Selected by editor and researcher Helena Reckitt, this collection presents the rich diversity of art informed and shaped by feminism for decades. More than just a comprehensive history, the book juxtaposes works by many artists who are not usually shown or discussed together, revealing new connections between key figures.

Survey Peggy Phelan re-examines the established histories of women's art, opening up new perspectives on the shifting relationship between ideas and ideals of feminism and practices of art.

Works provides an extensive colour plate section with extended captions for every artwork. The diverse range of artists featured includes Sophie Calle, Marlene Dumas, Tracey Emin, Nan Goldin, Rebecca Horn, Barbara Kruger, Yoko Ono and Gillian Wearing and many others.

'Too Much' explores the significant role played by women artists in the development of new forms of art during the 1960s, such as Happenings, Fluxus and performance art.
'Personalizing the Political' witnesses the birth of a recognized feminist art movement in the early 1970s, women-only exhibitions and activism.
'Differences' shows the influence of psychoanalytical concepts of sexual difference on feminist artists in the late 1970s.
'Identity Crises' looks at the effect of success and critical debate, of the intersection with racial and post-colonial identities, on feminist art, and its positioning as 'transgressive' during the culture wars of the late 1980s.
'Corporeality' tracks the 1990s' return to the body, to the object and away from theory.
'Femmes de Siècle' is a snapshot of turn-of-the-millennium practice, including investigations of banal situations, liminal spaces; pushing the limits of gender identification in transition; and overall a sense of reflection, re-opening questions of history and the memorial.

Documents includes the key texts of each period.

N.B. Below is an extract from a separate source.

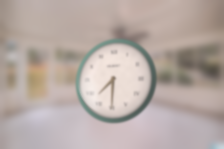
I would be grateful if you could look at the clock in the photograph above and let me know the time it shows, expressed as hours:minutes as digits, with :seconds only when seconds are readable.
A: 7:30
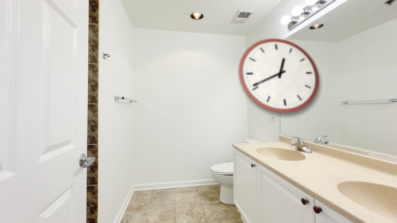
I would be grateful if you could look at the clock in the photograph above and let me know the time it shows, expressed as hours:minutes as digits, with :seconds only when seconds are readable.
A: 12:41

Accessible and comprehensive, it ranges across the whole spectrum of art practice and theory, from the polemics of Germaine Greer and Valerie Solanas to definitions of new artforms by Lucy R Lippard, to Laura Mulvey's influential film theory, to Craig Owens' postmodern criticism, as well as rare original artists' statements and reviews.

In The Press
'Beautifully designed, it is the first fully illustrated, comprehensive survey of key feminist works and texts.' (The Art Newspaper)

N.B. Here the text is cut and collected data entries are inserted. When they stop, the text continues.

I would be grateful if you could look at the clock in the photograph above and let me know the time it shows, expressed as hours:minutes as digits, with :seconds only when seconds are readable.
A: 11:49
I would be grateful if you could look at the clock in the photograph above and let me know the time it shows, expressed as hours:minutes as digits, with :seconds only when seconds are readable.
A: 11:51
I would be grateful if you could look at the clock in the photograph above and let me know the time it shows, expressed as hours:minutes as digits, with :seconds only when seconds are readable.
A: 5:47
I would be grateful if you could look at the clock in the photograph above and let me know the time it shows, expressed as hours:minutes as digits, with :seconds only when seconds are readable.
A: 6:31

'A handsome, meaty book which provides an excellent overview of the influence of feminist theory and politics on four decades of women artists. … wide-ranging, well researched … a significant resource … the curators of the book make startling and informative connections … the sheer heft of lavishly produced images will be indispensable to scholars, critics and artists.' (Art Monthly)

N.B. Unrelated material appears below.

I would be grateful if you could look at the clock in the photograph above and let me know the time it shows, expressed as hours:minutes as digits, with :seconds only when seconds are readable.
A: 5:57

'Immensely important … a valuable resource for students and all others interested in the topic.' (Contemporary)

'Excellent … a superb résumé.' (Time Out)

'Long overdue … an indispensable read for everyone.' (i-D)

'Highlights the richness, complexity and importance of the feminist movement in generating art of every conceivable form and medium.' (The Art Newspaper)

About the author(s)

Helena Reckitt is an independent writer and arts organizer with a long-standing critical research interest in feminist art and theory. A former commissioning editor at Routledge, and head of talks at the Institute of Contemporary Arts, London, Reckitt was Curator at the Atlanta Contemporary Art Center, Georgia 2002–2005. She was co-editor, with Joel Oppenheimer, of Acting on AIDS: Sex, Drugs, and Politics (1998) and curated the exhibition 'Found Wanting' (Atlanta Contemporary Art Center, 2000).

Peggy Phelan, a leading feminist theorist of contemporary art and performance, has written extensively on contemporary visual arts and performance from feminist pscyhoanalytic perspectives. Phelan taught in the Department of Performance Studies, Tisch School of the Arts, New York University from 1985 to 2002 and is currently the Ann O'Day Maples Chair in the Arts and Professor of Drama and English at Stanford University. She is the auhtor of Unmarked: The Politics of Performance (1993), Mourning Sex (1997) and co-editor of The Ends of Performance (1998). From 1997-99 Phelan was the recipient of a project fellowship from the Open Society Institute of the Soros Foundataion's Project on Death in America.